I am starting to learn about Lebesgue integrals, and my textbook introduces the integral first before moving on to measure.
The proof of the monotone convergence theorem (for $L_{inc}$, the set of $g(x)$ such that for some increasing sequence of step functions, $\phi_k(x)\to g(x)$ almost everywhere) starts by choosing, for each $f_n(x)$, some $\phi_{nk}(x)$. Does this not appeal to some version of the axiom of choice, especially since there are uncountably many choices for $\phi_{nk}$?
If it does, I am eager to learn whether this theorem can be proven without choice, and whether the above approach can be fixed to that end.
I don't see where the axiom of choice would be used.
For step functions you can always choose step functions which obtain rational values and have rational discontinuity points. Since the collection of all such functions is countable, you can fix an enumeration of them, and always choose the least one in the enumeration.
But your question about "uncountably many" is naively understandable, but doesn't make much sense mathematically. You do not need choice to pick one element from an uncountable set; but you do need choice to pick a sequence of elements from a countable set of pairs.

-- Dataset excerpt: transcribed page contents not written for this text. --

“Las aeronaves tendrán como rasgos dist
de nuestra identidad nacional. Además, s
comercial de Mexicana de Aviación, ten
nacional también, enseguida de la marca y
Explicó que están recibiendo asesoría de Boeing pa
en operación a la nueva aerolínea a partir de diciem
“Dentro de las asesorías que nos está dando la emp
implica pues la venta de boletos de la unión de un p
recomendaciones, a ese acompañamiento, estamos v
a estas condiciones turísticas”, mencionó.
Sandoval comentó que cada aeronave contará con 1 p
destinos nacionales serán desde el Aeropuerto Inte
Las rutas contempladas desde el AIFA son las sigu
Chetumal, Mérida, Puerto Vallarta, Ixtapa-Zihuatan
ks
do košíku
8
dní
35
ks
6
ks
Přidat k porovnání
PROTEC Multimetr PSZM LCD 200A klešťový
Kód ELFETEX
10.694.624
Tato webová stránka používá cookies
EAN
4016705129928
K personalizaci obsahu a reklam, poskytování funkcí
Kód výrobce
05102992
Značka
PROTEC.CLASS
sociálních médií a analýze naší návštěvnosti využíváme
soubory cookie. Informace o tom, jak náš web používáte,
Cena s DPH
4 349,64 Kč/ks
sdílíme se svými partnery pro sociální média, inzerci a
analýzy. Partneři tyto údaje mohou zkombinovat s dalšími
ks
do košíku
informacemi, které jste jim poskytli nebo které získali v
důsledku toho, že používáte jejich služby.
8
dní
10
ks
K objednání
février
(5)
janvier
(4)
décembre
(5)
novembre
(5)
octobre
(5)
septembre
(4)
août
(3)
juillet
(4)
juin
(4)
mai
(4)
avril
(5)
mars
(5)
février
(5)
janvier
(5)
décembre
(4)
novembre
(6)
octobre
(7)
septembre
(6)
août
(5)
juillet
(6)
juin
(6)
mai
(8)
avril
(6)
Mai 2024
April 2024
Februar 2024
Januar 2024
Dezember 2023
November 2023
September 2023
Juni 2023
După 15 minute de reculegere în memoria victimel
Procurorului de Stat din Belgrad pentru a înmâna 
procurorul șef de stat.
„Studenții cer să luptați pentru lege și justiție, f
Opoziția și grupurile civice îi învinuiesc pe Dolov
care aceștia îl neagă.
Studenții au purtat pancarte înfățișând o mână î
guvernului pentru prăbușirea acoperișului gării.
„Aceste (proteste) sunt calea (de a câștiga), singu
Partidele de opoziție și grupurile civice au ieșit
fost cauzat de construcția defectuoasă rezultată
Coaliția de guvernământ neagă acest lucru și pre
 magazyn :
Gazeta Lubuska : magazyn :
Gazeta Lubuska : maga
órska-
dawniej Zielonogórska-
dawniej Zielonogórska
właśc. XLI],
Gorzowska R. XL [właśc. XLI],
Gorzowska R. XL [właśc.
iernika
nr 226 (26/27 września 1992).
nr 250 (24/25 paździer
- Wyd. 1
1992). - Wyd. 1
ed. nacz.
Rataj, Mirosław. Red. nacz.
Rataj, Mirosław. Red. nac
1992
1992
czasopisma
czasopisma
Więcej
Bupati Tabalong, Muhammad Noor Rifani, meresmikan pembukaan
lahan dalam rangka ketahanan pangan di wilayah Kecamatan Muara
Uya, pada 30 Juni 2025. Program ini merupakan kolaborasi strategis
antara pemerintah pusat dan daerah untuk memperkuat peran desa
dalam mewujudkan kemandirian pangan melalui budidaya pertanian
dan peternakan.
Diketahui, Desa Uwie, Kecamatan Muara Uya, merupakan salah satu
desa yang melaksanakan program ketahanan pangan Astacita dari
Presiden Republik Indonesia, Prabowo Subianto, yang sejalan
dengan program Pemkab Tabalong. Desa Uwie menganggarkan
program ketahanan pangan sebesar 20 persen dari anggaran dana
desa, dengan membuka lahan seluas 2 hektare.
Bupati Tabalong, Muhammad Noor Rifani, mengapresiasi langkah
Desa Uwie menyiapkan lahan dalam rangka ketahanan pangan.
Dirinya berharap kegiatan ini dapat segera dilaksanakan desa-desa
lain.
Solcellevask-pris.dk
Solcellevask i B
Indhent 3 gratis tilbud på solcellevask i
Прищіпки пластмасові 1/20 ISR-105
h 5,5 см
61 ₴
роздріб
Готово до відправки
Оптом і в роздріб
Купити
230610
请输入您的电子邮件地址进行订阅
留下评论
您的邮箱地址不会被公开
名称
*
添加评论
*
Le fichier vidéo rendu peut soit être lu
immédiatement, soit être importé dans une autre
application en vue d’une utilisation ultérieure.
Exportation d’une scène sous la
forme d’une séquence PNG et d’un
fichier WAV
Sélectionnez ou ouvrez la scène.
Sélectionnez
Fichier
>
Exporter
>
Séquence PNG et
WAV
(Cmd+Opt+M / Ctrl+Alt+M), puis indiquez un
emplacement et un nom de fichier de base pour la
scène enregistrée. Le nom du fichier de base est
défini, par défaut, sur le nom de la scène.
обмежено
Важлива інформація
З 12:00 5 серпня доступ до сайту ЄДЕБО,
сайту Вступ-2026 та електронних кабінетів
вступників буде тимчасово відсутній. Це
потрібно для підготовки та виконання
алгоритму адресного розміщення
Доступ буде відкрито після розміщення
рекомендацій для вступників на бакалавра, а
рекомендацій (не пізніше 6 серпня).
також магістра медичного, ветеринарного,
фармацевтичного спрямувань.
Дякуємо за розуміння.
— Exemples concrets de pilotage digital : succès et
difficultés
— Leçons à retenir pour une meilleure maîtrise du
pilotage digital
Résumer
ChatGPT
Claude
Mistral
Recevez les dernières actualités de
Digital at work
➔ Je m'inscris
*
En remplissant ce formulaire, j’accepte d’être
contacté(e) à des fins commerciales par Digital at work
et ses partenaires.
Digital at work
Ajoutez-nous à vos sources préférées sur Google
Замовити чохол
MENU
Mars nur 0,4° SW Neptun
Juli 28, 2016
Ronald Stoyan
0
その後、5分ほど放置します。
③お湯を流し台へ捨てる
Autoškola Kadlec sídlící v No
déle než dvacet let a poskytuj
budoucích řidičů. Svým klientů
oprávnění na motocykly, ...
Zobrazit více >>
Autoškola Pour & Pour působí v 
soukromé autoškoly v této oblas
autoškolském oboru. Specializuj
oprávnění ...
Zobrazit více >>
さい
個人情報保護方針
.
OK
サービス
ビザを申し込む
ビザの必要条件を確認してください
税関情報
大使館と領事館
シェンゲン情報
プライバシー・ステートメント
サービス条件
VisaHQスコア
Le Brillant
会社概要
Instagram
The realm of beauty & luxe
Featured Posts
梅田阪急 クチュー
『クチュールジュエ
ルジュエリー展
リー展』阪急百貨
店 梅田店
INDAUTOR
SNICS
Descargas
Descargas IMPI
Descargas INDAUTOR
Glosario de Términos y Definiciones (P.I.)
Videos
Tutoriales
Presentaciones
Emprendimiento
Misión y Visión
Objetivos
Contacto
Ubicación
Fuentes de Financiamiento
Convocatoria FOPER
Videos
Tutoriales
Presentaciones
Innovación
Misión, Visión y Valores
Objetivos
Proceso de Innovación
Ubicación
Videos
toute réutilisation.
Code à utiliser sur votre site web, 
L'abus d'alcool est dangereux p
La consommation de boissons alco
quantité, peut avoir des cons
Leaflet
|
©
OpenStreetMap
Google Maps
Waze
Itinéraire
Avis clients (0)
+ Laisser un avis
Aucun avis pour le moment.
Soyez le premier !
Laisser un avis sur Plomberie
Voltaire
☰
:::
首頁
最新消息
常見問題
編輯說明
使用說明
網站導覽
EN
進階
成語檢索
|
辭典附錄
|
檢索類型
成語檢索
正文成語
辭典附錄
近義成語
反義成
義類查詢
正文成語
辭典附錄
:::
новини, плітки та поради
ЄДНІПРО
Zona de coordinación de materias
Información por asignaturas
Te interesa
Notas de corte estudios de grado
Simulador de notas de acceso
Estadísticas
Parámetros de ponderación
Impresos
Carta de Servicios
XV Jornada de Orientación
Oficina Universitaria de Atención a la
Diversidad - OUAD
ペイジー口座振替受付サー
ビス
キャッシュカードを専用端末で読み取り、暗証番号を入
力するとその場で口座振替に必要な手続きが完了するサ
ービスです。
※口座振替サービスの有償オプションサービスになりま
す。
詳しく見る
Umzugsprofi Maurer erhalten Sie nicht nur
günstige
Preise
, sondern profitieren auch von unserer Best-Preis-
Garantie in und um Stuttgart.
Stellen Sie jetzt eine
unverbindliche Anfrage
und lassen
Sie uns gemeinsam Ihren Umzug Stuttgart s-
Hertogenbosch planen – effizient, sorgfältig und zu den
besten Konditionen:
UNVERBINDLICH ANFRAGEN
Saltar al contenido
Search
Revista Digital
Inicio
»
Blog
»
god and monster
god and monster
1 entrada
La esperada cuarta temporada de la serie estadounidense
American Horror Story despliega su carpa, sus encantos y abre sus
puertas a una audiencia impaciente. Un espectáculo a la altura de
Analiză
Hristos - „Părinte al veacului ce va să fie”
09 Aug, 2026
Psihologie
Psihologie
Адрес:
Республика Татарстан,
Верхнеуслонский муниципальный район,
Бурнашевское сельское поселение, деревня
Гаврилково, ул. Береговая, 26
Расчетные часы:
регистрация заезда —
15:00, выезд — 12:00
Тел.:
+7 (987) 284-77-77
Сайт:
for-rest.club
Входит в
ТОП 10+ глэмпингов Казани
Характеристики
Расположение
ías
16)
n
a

Choice is not affected, in general, from how many options you have to choose from, but rather how many choices you need to make.
And while it is true that here you might need infinitely many choices, we can still make them because there is an explicit countable collection which is "sufficiently rich". For the same reason, by the way, many statements in topology that need some form of choice, can still be proved for second countable or separable spaces.